In his last three games in which San Francisco had to win or go home, Bumgarner has worked 23 scoreless innings, including Wednesday night's 3-0 shutout at the New York Mets in the NL Wild Card Game.
The Giants need more of Bumgarner's nerveless magic, down 2-0 in a best-of-5 series to an opponent that appears to have the edge in just about every category across the board.
For his part, Bumgarner downplayed Maddon's narrative that he compares to all-time greats like Gibson and Koufax.
"You can't. As soon as you start buying into that, that's probably going to take a turn," Bumgarner said. "I'm just going to go out there and keep going at it the way I have, and whatever happens, happens."
What's happened against Chicago in Bumgarner's career has mostly been good. He's 8-2 with a 2.25 earned run average in 12 starts, going 2-0 this year with a 1.32 ERA and 16 strikeouts in 13 2/3 innings.
But the Cubs aren't exactly conceding defeat with their Game 3 starter. Jake Arrieta, last year's NL Cy Young Award winner, won 18 games this year and is 4-2 with a 1.82 ERA in six career starts against San Francisco.
Arrieta was 1-1 with a 2.08 ERA in two starts against the Giants this year, the loss occurring against Bumgarner last month at Wrigley Field.
"There's going to be a lot of adrenaline flowing," Arrieta said. "The crowd's going to provide a lot of that. You just look forward to moments like that."
The Giants started their dramatic 2012 run to a World Series by winning three straight games in Cincinnati after dropping the first two at home in their NLDS.

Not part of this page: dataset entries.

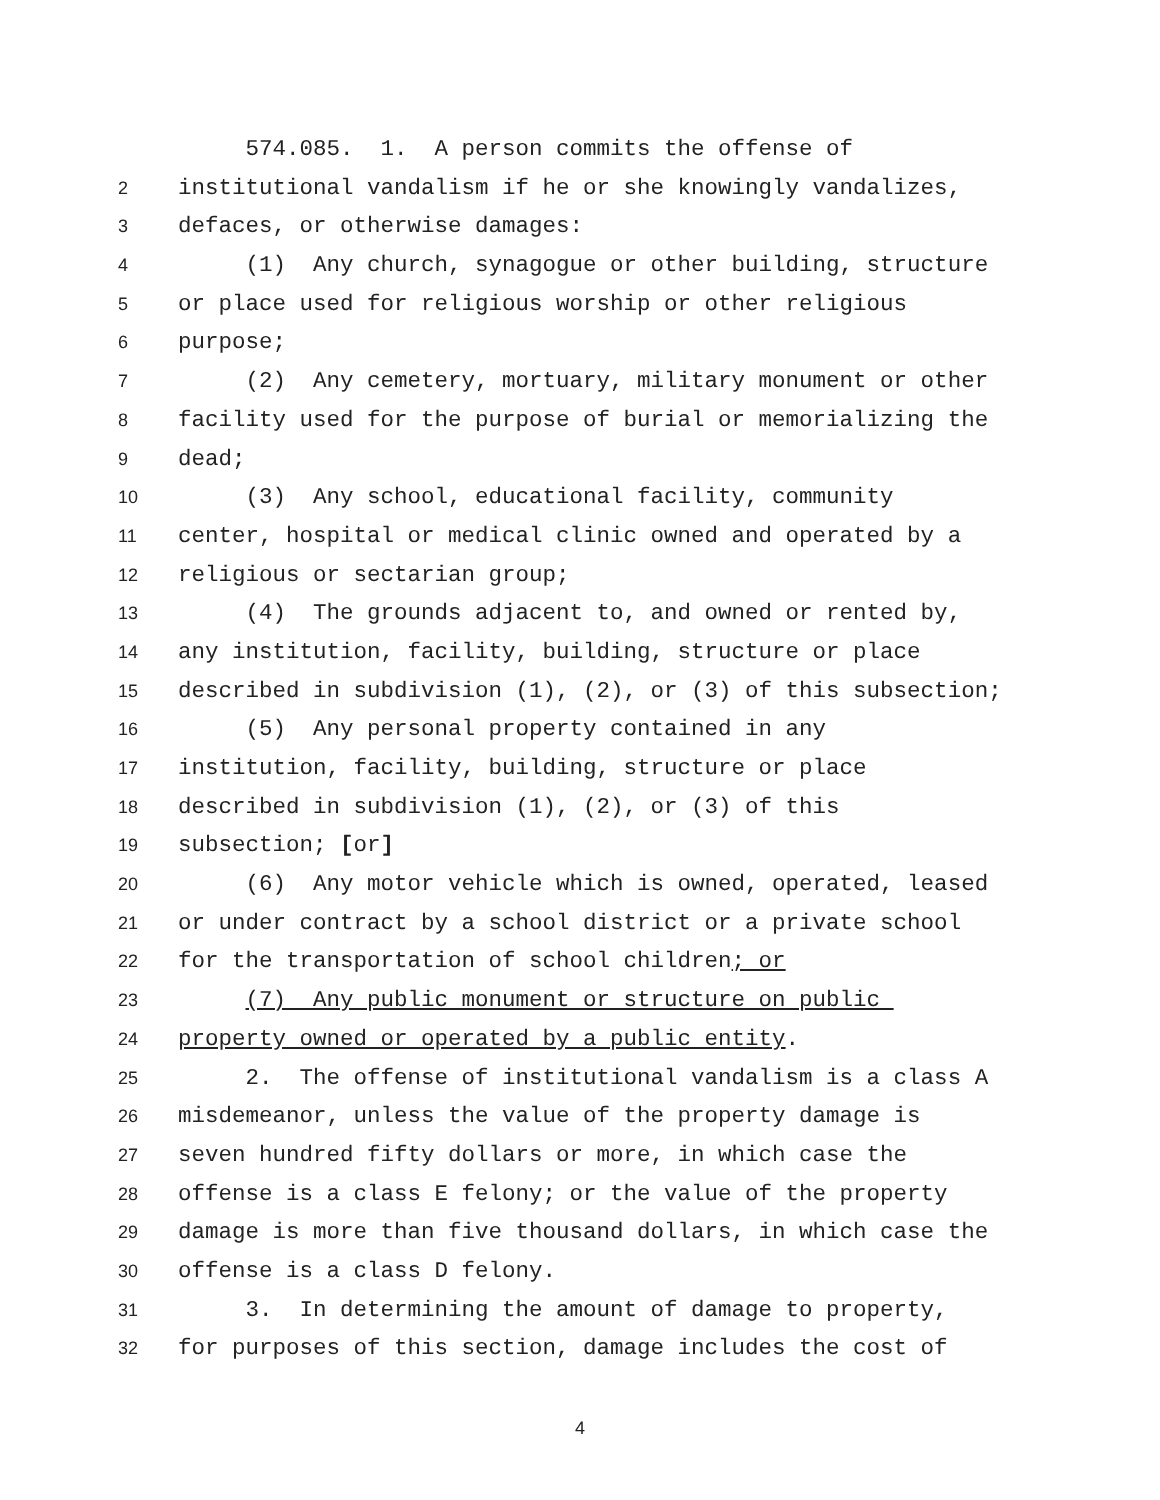574.085. 1. A person commits the offense of
2 institutional vandalism if he or she knowingly vandalizes,
3 defaces, or otherwise damages:
4 (1) Any church, synagogue or other building, structure
5 or place used for religious worship or other religious
6 purpose;
7 (2) Any cemetery, mortuary, military monument or other
8 facility used for the purpose of burial or memorializing the
9 dead;
10 (3) Any school, educational facility, community
11 center, hospital or medical clinic owned and operated by a
12 religious or sectarian group;
13 (4) The grounds adjacent to, and owned or rented by,
14 any institution, facility, building, structure or place
15 described in subdivision (1), (2), or (3) of this subsection;
16 (5) Any personal property contained in any
17 institution, facility, building, structure or place
18 described in subdivision (1), (2), or (3) of this
19 subsection; [or]
20 (6) Any motor vehicle which is owned, operated, leased
21 or under contract by a school district or a private school
22 for the transportation of school children; or
23 (7) Any public monument or structure on public
24 property owned or operated by a public entity.
25 2. The offense of institutional vandalism is a class A
26 misdemeanor, unless the value of the property damage is
27 seven hundred fifty dollars or more, in which case the
28 offense is a class E felony; or the value of the property
29 damage is more than five thousand dollars, in which case the
30 offense is a class D felony.
31 3. In determining the amount of damage to property,
32 for purposes of this section, damage includes the cost of
4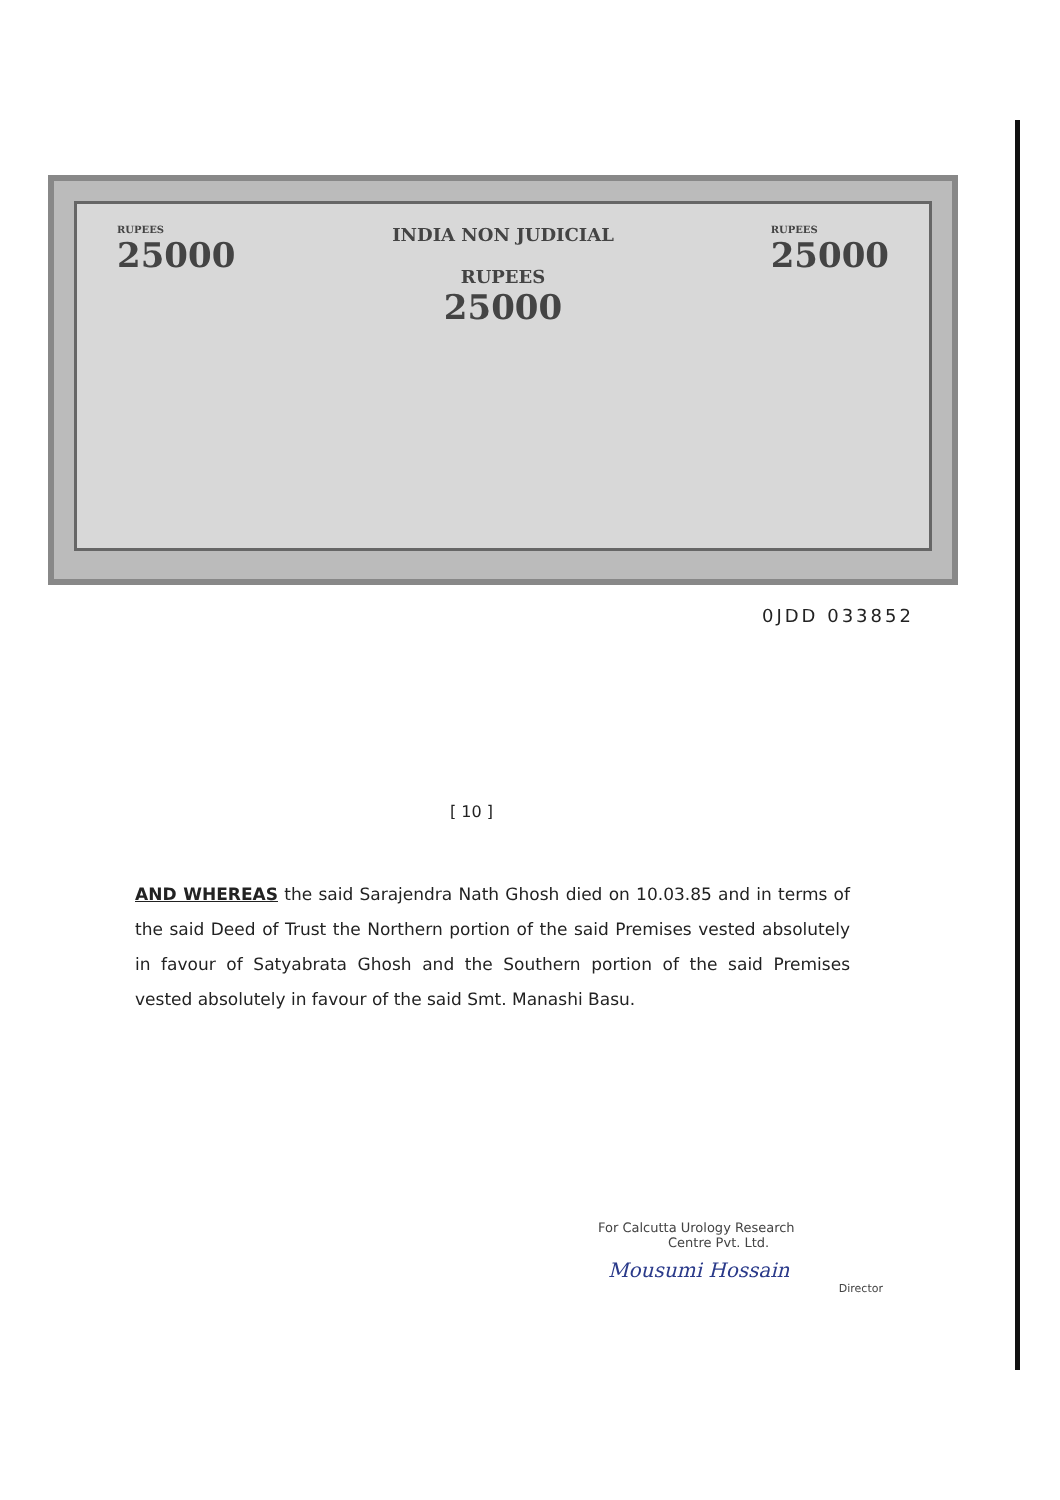RUPEES
25000
INDIA NON JUDICIAL
RUPEES
25000
RUPEES
25000
0JDD 033852
[ 10 ]
AND WHEREAS the said Sarajendra Nath Ghosh died on 10.03.85 and in terms of the said Deed of Trust the Northern portion of the said Premises vested absolutely in favour of Satyabrata Ghosh and the Southern portion of the said Premises vested absolutely in favour of the said Smt. Manashi Basu.
For Calcutta Urology Research
Centre Pvt. Ltd.
Mousumi Hossain
Director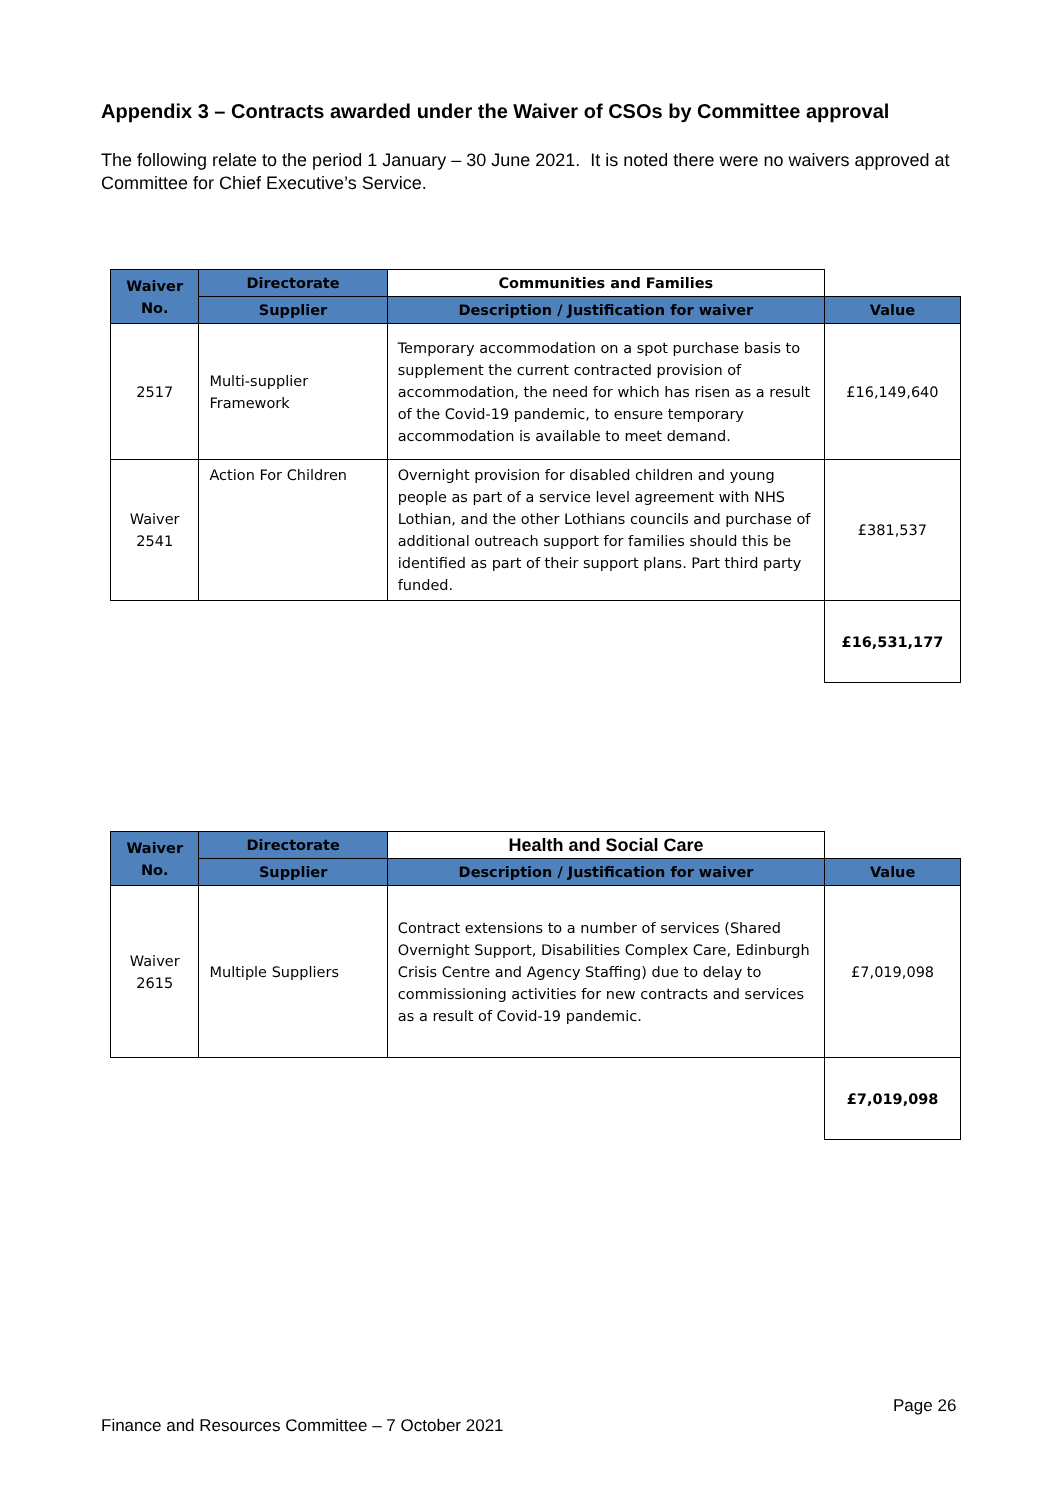Appendix 3 – Contracts awarded under the Waiver of CSOs by Committee approval
The following relate to the period 1 January – 30 June 2021. It is noted there were no waivers approved at Committee for Chief Executive’s Service.
| Waiver No. | Directorate | Communities and Families | |
| | Supplier | Description / Justification for waiver | Value |
| 2517 | Multi-supplier Framework | Temporary accommodation on a spot purchase basis to supplement the current contracted provision of accommodation, the need for which has risen as a result of the Covid-19 pandemic, to ensure temporary accommodation is available to meet demand. | £16,149,640 |
| Waiver 2541 | Action For Children | Overnight provision for disabled children and young people as part of a service level agreement with NHS Lothian, and the other Lothians councils and purchase of additional outreach support for families should this be identified as part of their support plans. Part third party funded. | £381,537 |
| | | | £16,531,177 |
| Waiver No. | Directorate | Health and Social Care | |
| | Supplier | Description / Justification for waiver | Value |
| Waiver 2615 | Multiple Suppliers | Contract extensions to a number of services (Shared Overnight Support, Disabilities Complex Care, Edinburgh Crisis Centre and Agency Staffing) due to delay to commissioning activities for new contracts and services as a result of Covid-19 pandemic. | £7,019,098 |
| | | | £7,019,098 |
Page 26
Finance and Resources Committee – 7 October 2021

"This club has a history," San Francisco manager Bruce Bochy said. "That's what you like about what's going on now, of finding a way to win that game they had to win and moving on. And that experience, that's so vital to draw on."
So, too, is the pitcher who baseball fans have come to associate with clutch performances under the game's brightest lights.
"I know there's a sense of confidence that goes over the club," Bochy said of Bumgarner. "He's such a tough competitor that that's contagious. I think good players do that. They make the rest of them better."
While Chicago is a game away from advancing to its second straight NL Championship Series, San Francisco's nucleus understands what it takes to wipe out a 2-0 deficit.